Dónde usar video y dónde no
El video funciona mejor en: la página de inicio como elemento hero o de fondo, páginas de servicios complejos que necesitan explicación visual, páginas de producto para e-commerce, páginas "sobre nosotros" para generar confianza con caras reales.
El video funciona menos bien en: páginas de contacto (distrae del objetivo), páginas de precios (genera confusión, no claridad), páginas de blog (alarga el tiempo de producción sin beneficio proporcional).
La regla de oro: no alojar videos en tu servidor
El error más común es subir el archivo MP4 directamente al servidor de la web. Un video de 2 minutos puede pesar 200MB. Cada vez que alguien entra en tu página, el servidor intenta cargar ese archivo y todo lo demás se ralentiza.
La solución: alojar en YouTube o Vimeo y embeber.
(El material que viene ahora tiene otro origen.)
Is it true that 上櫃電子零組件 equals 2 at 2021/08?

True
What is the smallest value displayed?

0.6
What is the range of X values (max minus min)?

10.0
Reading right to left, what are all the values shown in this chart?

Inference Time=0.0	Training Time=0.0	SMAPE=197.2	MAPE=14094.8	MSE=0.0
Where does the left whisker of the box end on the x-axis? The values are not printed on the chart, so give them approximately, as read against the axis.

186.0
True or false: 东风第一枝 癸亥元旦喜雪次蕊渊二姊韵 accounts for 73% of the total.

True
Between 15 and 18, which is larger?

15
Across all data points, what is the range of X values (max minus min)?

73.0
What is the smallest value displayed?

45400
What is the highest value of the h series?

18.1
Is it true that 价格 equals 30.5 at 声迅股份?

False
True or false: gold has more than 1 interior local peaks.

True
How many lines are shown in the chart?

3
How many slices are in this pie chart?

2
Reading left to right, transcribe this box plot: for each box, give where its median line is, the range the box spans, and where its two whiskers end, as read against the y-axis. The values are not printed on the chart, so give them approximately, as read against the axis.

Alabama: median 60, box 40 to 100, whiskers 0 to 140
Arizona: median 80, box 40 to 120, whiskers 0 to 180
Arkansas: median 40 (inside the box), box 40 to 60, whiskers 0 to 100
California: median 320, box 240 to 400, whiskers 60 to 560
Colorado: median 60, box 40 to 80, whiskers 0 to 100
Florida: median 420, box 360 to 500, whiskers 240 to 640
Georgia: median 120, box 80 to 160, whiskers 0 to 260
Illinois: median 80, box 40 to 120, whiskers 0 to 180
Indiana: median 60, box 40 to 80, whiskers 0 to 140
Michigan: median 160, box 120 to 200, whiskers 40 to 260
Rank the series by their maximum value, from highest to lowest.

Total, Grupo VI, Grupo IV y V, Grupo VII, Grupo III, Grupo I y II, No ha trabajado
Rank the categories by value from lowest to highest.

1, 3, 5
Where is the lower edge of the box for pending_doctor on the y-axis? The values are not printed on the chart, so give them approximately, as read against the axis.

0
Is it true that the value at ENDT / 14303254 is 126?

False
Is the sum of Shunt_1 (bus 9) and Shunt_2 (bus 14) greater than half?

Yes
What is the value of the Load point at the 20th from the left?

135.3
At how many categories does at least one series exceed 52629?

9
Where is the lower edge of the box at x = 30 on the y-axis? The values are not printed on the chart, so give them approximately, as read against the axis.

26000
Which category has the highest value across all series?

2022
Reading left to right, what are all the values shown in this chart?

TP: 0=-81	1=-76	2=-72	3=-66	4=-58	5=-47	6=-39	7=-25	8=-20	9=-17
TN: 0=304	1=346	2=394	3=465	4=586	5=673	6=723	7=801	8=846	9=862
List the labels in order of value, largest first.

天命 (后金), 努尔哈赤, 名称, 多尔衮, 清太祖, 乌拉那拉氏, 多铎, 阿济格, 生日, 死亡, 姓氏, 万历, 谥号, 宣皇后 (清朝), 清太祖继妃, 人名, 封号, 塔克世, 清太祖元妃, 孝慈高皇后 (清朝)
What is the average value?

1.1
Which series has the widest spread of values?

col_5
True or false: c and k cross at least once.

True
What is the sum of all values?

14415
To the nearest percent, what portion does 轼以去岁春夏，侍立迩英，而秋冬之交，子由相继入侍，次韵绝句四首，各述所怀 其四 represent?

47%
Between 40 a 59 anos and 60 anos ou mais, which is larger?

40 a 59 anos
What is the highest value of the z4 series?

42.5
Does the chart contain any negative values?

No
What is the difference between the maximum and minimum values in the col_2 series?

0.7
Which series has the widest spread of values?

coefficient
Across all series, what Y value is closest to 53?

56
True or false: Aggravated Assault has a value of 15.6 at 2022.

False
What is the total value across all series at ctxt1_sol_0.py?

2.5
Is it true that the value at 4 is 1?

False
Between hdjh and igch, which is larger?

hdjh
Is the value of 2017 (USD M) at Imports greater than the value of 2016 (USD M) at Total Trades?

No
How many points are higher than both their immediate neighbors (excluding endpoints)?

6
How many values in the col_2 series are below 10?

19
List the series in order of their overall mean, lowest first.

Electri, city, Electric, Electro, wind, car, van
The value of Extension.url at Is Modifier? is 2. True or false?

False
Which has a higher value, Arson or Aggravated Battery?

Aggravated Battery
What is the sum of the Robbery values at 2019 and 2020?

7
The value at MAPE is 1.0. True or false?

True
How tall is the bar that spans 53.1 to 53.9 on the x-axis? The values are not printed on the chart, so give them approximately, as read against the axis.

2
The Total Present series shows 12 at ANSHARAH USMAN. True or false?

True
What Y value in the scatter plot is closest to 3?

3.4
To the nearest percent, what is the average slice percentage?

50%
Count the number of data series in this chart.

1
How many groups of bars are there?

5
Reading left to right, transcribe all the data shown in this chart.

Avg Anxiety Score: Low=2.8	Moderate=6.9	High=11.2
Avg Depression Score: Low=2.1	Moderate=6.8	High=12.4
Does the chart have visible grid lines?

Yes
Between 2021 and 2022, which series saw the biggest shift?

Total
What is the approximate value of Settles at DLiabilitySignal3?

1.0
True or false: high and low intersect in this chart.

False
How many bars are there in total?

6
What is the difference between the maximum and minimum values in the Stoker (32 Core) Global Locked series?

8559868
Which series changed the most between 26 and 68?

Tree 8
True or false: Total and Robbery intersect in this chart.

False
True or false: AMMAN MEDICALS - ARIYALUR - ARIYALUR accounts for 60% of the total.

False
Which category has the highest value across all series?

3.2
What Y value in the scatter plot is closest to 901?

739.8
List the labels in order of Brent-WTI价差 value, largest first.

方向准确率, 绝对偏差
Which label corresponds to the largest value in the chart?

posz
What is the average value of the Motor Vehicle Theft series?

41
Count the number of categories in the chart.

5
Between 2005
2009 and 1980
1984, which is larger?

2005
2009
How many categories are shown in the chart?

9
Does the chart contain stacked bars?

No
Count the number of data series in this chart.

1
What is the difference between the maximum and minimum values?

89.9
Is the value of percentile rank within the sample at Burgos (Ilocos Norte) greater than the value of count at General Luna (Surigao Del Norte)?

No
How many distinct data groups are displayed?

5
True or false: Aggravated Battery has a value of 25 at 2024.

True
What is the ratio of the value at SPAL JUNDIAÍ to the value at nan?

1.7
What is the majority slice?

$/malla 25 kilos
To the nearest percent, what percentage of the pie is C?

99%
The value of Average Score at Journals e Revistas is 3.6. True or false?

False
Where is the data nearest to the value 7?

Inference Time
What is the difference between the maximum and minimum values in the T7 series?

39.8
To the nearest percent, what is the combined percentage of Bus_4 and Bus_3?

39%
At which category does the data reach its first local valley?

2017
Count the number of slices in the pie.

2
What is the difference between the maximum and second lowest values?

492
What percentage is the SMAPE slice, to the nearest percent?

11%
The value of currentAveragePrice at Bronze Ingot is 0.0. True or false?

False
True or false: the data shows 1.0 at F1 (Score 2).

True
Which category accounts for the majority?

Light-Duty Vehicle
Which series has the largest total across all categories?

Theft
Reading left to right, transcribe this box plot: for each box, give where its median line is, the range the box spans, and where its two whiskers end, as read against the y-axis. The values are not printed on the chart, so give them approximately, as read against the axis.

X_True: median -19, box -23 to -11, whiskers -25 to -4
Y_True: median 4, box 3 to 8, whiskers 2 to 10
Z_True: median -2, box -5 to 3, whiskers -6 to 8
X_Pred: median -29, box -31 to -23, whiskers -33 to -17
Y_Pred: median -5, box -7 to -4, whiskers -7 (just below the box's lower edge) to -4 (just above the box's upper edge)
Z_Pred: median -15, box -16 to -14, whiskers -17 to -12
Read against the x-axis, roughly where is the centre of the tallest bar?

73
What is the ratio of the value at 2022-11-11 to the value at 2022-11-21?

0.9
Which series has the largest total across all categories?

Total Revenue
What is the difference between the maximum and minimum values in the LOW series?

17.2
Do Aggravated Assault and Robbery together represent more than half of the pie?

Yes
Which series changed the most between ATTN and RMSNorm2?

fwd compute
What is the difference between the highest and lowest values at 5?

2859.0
El video se carga desde sus servidores (rápidos y globales), tu servidor solo carga texto, CSS e imágenes, y la página vuela. Para videos de fondo (autoplay, sin audio, decorativos) usa archivos cortos muy comprimidos en formato WebM.
Videos de fondo: el truco de las webs que impresionan
Muchas webs corporativas tienen ese video de fondo en la cabecera que muestra el local, el equipo trabajando, el producto en uso. Parece caro. No tiene que serlo.
La clave: el video debe ser corto (máximo 15 segundos en bucle), muy comprimido (menos de 3MB), sin audio, con un poster image para mientras carga, y siempre con el texto encima en un color suficientemente contrastado para ser legible. Un video de fondo mal hecho arruina la experiencia; uno bien hecho eleva instantáneamente la percepción de calidad.
Subtítulos: duplica el alcance de tu video
El 85% de los videos en redes sociales se ven sin audio. En web el porcentaje es menor, pero sigue siendo significativo. Si tienes videos explicativos o testimonios, añade subtítulos. Beneficios: accesibilidad para personas con sordera, visualización en entornos silenciosos (metro, oficina), Google puede indexar el texto del subtítulo.
Herramientas como Rev o la transcripción automática de YouTube generan subtítulos a muy bajo coste.